The application presented in this paper focuses on the extraction and classification of implementation challenges from private sector evaluation reports using machine learning techniques. In many ways it is similar to the Delivery Challenges in Operations for Development Effectiveness platform developed for public sector operations by the Global Delivery Initiative. The Delivery Challenges data set uses Implementation Completion and Results Reports from completed projects to generate a taxonomy of common issues that have an impact on project performance. Practitioners can then use insights from the data set to improve implementation and supervision outcomes.3 The experiment outlined in this paper offers a similar output for private sector operations, generating a set of implementation challenges representing specific obstacles encountered in the project cycle.

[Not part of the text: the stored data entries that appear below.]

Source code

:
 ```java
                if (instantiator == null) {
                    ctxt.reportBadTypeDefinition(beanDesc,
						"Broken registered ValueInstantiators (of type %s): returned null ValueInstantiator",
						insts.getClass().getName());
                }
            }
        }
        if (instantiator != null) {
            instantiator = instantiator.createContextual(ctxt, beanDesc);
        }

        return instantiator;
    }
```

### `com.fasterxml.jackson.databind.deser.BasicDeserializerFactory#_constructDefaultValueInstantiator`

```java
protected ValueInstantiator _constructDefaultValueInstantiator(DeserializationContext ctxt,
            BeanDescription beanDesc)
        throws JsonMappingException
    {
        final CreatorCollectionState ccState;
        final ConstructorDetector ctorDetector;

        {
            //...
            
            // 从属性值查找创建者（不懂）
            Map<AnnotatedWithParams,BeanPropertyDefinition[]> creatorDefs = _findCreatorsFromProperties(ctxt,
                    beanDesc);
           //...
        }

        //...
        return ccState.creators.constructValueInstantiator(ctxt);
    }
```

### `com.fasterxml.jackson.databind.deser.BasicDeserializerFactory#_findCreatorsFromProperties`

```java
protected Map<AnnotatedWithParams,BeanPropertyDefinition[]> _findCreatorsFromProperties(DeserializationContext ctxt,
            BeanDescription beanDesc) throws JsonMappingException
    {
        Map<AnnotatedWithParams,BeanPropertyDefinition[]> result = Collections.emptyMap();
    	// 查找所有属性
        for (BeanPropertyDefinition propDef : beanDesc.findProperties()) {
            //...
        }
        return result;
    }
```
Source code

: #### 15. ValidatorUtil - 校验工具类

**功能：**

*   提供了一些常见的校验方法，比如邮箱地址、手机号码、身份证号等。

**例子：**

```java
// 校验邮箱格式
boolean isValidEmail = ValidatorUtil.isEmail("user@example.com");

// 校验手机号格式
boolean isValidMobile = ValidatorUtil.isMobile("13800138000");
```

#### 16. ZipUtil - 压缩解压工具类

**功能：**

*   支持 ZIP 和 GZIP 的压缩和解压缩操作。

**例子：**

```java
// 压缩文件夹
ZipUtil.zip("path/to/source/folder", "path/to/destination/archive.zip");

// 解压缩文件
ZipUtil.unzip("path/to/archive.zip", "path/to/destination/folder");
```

  1. For example, one particular type of unsupervised method (topic modeling) can be used to extract central themes and topics from documents, something that can be useful for parsing as well as classification (Blei 2012).
  2. For example, unsupervised methods can be used to identify a latent construct represented in clusters of text that contain common words related to a particular construct, such as women’s empowerment, poverty, or democracy.
  3. For more on the taxonomy, see Ortega Nieto, Hagh, and Agarwal (2022).